- **Task details**:
Every line of the listing below must be printed again exactly, apart from its pictures.

- **Records to process**:

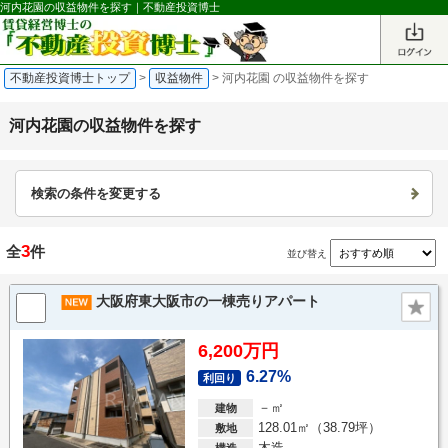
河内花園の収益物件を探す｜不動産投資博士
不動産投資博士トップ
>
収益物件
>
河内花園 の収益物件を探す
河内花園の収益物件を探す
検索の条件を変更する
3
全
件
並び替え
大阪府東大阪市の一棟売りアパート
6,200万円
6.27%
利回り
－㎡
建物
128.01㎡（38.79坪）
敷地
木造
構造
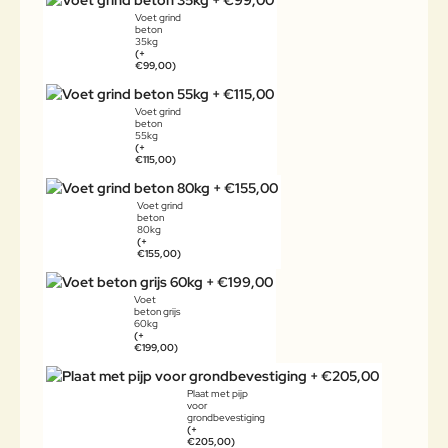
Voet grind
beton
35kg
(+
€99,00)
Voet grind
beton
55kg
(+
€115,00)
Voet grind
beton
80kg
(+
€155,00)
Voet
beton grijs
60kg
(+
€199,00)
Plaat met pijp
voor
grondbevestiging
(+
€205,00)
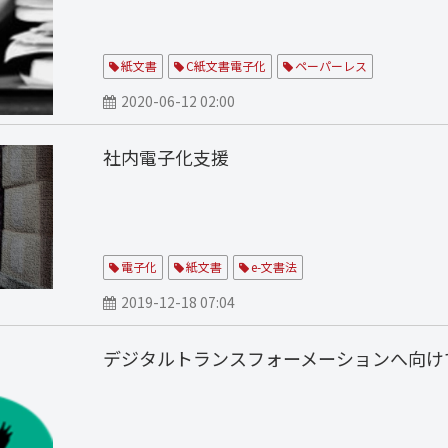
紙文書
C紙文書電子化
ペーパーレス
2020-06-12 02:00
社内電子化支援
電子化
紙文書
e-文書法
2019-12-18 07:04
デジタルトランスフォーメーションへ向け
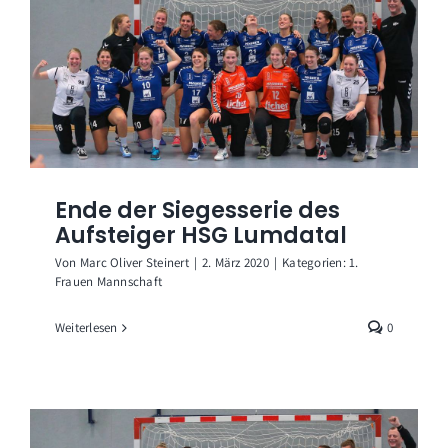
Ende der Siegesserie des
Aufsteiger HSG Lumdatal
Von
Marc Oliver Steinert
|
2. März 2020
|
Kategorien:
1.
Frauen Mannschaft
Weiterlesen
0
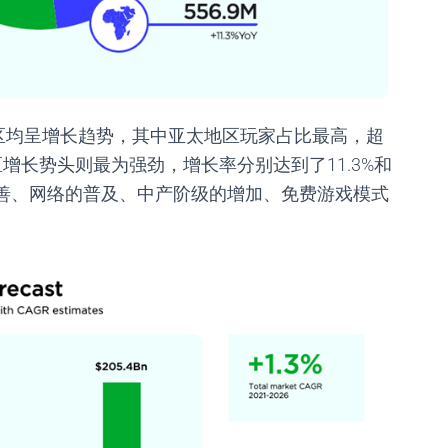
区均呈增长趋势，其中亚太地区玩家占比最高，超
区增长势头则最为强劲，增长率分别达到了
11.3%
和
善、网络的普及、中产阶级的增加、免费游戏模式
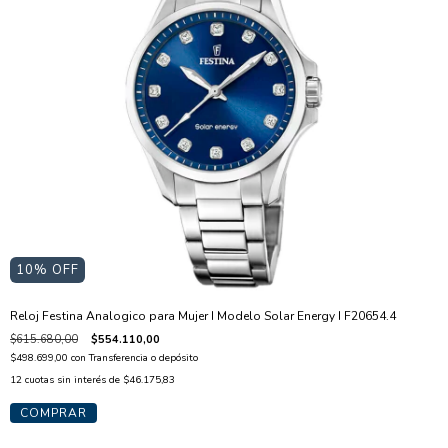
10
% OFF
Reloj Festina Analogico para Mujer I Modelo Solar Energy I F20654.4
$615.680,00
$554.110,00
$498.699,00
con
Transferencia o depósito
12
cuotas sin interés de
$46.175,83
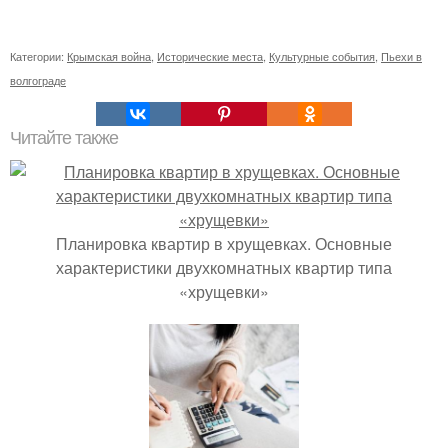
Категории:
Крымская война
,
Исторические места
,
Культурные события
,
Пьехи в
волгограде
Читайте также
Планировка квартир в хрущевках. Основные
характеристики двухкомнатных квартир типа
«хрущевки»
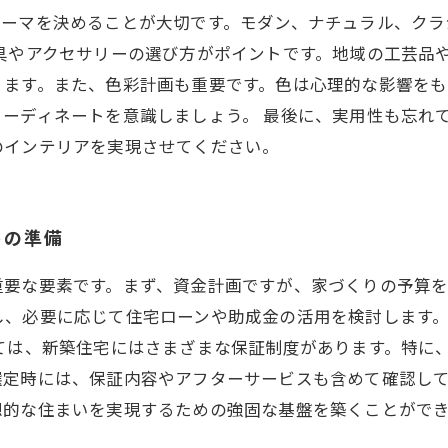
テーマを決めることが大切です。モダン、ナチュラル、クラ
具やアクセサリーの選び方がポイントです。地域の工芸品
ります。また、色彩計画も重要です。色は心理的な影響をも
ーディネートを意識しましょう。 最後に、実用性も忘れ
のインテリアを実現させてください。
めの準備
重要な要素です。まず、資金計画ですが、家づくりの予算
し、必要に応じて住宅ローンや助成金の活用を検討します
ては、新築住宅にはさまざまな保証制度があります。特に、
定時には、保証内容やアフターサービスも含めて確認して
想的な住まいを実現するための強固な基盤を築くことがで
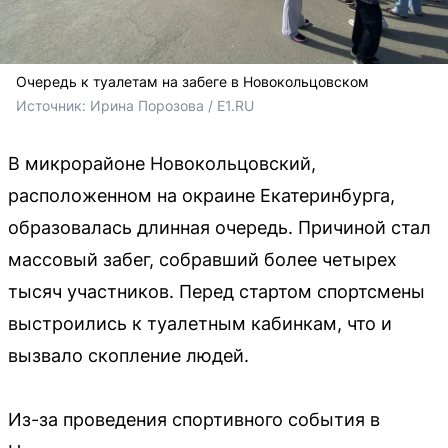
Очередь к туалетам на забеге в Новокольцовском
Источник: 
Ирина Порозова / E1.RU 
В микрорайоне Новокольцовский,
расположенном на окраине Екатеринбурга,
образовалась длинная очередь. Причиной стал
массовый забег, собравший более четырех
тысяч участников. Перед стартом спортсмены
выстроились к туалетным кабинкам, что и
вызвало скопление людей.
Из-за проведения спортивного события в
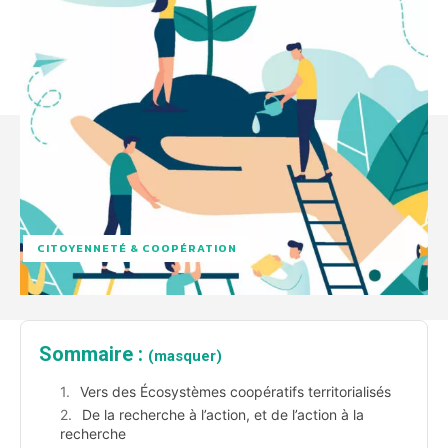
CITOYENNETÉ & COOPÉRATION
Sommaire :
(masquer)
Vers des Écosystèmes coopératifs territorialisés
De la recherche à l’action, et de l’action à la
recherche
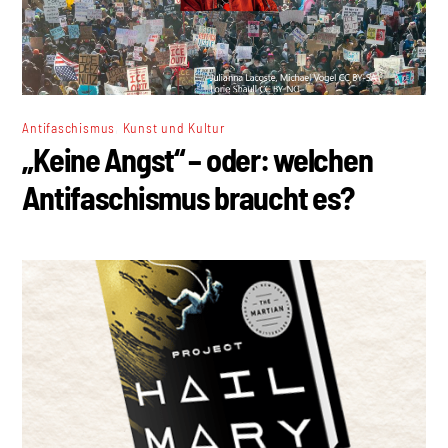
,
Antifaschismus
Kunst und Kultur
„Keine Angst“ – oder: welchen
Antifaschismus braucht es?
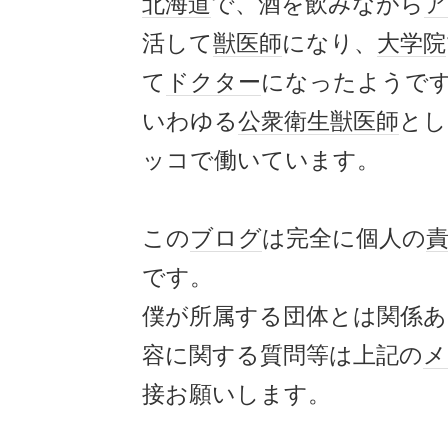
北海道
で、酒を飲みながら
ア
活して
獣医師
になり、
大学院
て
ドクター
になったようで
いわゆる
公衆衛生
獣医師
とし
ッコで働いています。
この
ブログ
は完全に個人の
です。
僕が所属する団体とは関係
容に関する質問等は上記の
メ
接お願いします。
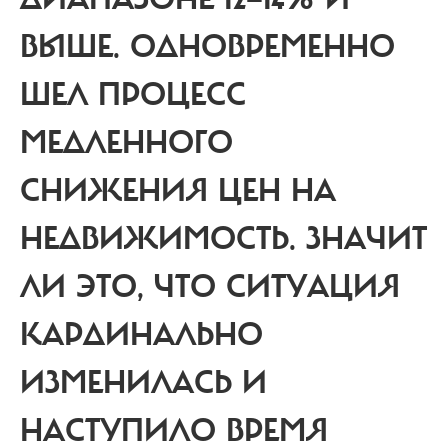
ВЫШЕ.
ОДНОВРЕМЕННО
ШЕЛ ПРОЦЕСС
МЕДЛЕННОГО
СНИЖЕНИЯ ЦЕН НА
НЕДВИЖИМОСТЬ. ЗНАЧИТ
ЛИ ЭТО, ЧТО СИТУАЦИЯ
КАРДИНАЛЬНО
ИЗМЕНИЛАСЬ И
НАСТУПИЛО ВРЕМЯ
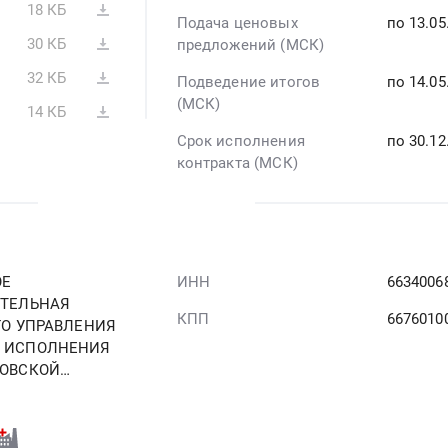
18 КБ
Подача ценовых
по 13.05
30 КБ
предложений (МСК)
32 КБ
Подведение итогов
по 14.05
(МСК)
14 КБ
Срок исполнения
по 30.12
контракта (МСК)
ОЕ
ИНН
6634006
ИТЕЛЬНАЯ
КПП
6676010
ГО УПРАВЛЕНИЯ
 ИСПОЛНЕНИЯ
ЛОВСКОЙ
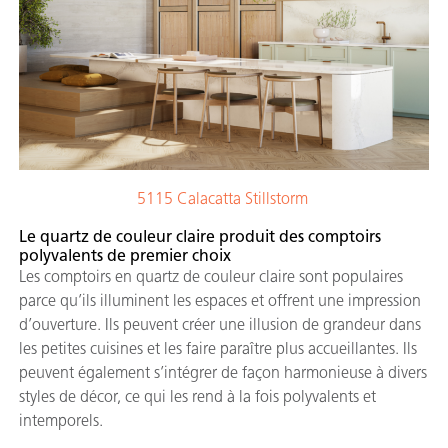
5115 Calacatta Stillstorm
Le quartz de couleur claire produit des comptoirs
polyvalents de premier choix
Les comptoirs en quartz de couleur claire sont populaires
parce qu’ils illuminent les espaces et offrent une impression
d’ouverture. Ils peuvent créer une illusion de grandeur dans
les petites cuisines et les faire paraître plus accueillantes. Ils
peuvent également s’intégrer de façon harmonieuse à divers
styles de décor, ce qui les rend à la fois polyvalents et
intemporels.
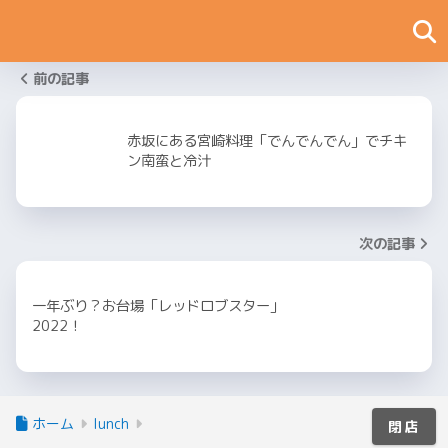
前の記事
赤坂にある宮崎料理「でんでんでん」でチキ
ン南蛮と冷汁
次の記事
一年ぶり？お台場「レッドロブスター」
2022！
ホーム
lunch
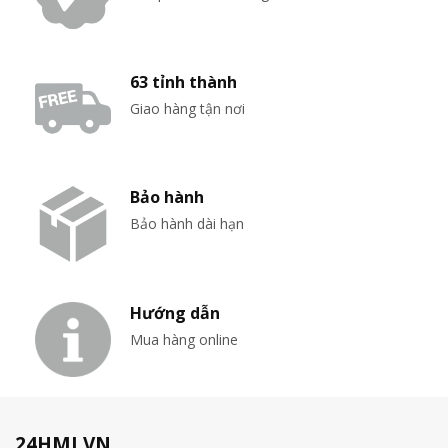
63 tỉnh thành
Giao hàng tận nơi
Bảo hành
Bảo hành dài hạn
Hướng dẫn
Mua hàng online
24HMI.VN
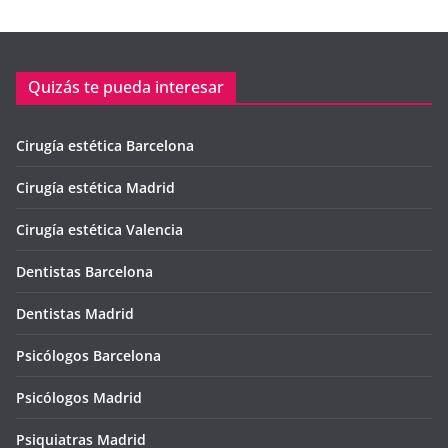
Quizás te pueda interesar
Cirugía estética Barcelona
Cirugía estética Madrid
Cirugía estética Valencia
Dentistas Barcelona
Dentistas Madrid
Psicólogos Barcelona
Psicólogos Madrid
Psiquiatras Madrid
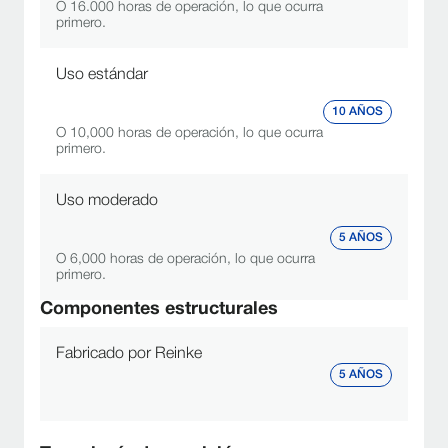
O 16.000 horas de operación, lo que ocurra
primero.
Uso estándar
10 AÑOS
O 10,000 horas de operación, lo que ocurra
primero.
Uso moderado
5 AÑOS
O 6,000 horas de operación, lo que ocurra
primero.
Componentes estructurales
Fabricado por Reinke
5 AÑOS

- **Exercise answer**:
河内花園の収益物件を探す｜不動産投資博士
不動産投資博士トップ
>
収益物件
>
河内花園 の収益物件を探す
河内花園の収益物件を探す
検索の条件を変更する
3
全
件
並び替え
大阪府東大阪市の一棟売りアパート
6,200万円
6.27%
利回り
－㎡
建物
128.01㎡（38.79坪）
敷地
木造
構造
Voet grind
beton
35kg
(+
€99,00)
Voet grind
beton
55kg
(+
€115,00)
Voet grind
beton
80kg
(+
€155,00)
Voet
beton grijs
60kg
(+
€199,00)
Plaat met pijp
voor
grondbevestiging
(+
€205,00)
紙文書
C紙文書電子化
ペーパーレス
2020-06-12 02:00
社内電子化支援
電子化
紙文書
e-文書法
2019-12-18 07:04
デジタルトランスフォーメーションへ向け
Ende der Siegesserie des
Aufsteiger HSG Lumdatal
Von
Marc Oliver Steinert
|
2. März 2020
|
Kategorien:
1.
Frauen Mannschaft
Weiterlesen
0
区均呈增长趋势，其中亚太地区玩家占比最高，超
区增长势头则最为强劲，增长率分别达到了
11.3%
和
善、网络的普及、中产阶级的增加、免费游戏模式
10
% OFF
Reloj Festina Analogico para Mujer I Modelo Solar Energy I F20654.4
$615.680,00
$554.110,00
$498.699,00
con
Transferencia o depósito
12
cuotas sin interés de
$46.175,83
Категории:
Крымская война
,
Исторические места
,
Культурные события
,
Пьехи в
волгограде
Читайте также
Планировка квартир в хрущевках. Основные
характеристики двухкомнатных квартир типа
«хрущевки»
テーマを決めることが大切です。モダン、ナチュラル、クラ
具やアクセサリーの選び方がポイントです。地域の工芸品
ります。また、色彩計画も重要です。色は心理的な影響をも
ーディネートを意識しましょう。 最後に、実用性も忘れ
のインテリアを実現させてください。
めの準備
重要な要素です。まず、資金計画ですが、家づくりの予算
し、必要に応じて住宅ローンや助成金の活用を検討します
ては、新築住宅にはさまざまな保証制度があります。特に、
定時には、保証内容やアフターサービスも含めて確認して
想的な住まいを実現するための強固な基盤を築くことがで
Очередь к туалетам на забеге в Новокольцовском
Источник: 
Ирина Порозова / E1.RU 
В микрорайоне Новокольцовский,
расположенном на окраине Екатеринбурга,
образовалась длинная очередь. Причиной стал
массовый забег, собравший более четырех
тысяч участников. Перед стартом спортсмены
выстроились к туалетным кабинкам, что и
вызвало скопление людей.
Из-за проведения спортивного события в
CITOYENNETÉ & COOPÉRATION
Sommaire :
(masquer)
Vers des Écosystèmes coopératifs territorialisés
De la recherche à l’action, et de l’action à la
recherche
,
Antifaschismus
Kunst und Kultur
„Keine Angst“ – oder: welchen
Antifaschismus braucht es?
北海道
で、酒を飲みながら
ア
活して
獣医師
になり、
大学院
て
ドクター
になったようで
いわゆる
公衆衛生
獣医師
とし
ッコで働いています。
この
ブログ
は完全に個人の
です。
僕が所属する団体とは関係
容に関する質問等は上記の
メ
接お願いします。
ВЫШЕ.
ОДНОВРЕМЕННО
ШЕЛ ПРОЦЕСС
МЕДЛЕННОГО
СНИЖЕНИЯ ЦЕН НА
НЕДВИЖИМОСТЬ. ЗНАЧИТ
ЛИ ЭТО, ЧТО СИТУАЦИЯ
КАРДИНАЛЬНО
ИЗМЕНИЛАСЬ И
НАСТУПИЛО ВРЕМЯ
18 КБ
Подача ценовых
по 13.05
30 КБ
предложений (МСК)
32 КБ
Подведение итогов
по 14.05
(МСК)
14 КБ
Срок исполнения
по 30.12
контракта (МСК)
ОЕ
ИНН
6634006
ИТЕЛЬНАЯ
КПП
6676010
ГО УПРАВЛЕНИЯ
 ИСПОЛНЕНИЯ
ЛОВСКОЙ
5115 Calacatta Stillstorm
Le quartz de couleur claire produit des comptoirs
polyvalents de premier choix
Les comptoirs en quartz de couleur claire sont populaires
parce qu’ils illuminent les espaces et offrent une impression
d’ouverture. Ils peuvent créer une illusion de grandeur dans
les petites cuisines et les faire paraître plus accueillantes. Ils
peuvent également s’intégrer de façon harmonieuse à divers
styles de décor, ce qui les rend à la fois polyvalents et
intemporels.
前の記事
赤坂にある宮崎料理「でんでんでん」でチキ
ン南蛮と冷汁
次の記事
一年ぶり？お台場「レッドロブスター」
2022！
ホーム
lunch
63 tỉnh thành
Giao hàng tận nơi
Bảo hành
Bảo hành dài hạn
Hướng dẫn
Mua hàng online
24HMI.VN
Quizás te pueda interesar
Cirugía estética Barcelona
Cirugía estética Madrid
Cirugía estética Valencia
Dentistas Barcelona
Dentistas Madrid
Psicólogos Barcelona
Psicólogos Madrid
Psiquiatras Madrid
O 16.000 horas de operación, lo que ocurra
primero.
Uso estándar
10 AÑOS
O 10,000 horas de operación, lo que ocurra
primero.
Uso moderado
5 AÑOS
O 6,000 horas de operación, lo que ocurra
primero.
Componentes estructurales
Fabricado por Reinke
5 AÑOS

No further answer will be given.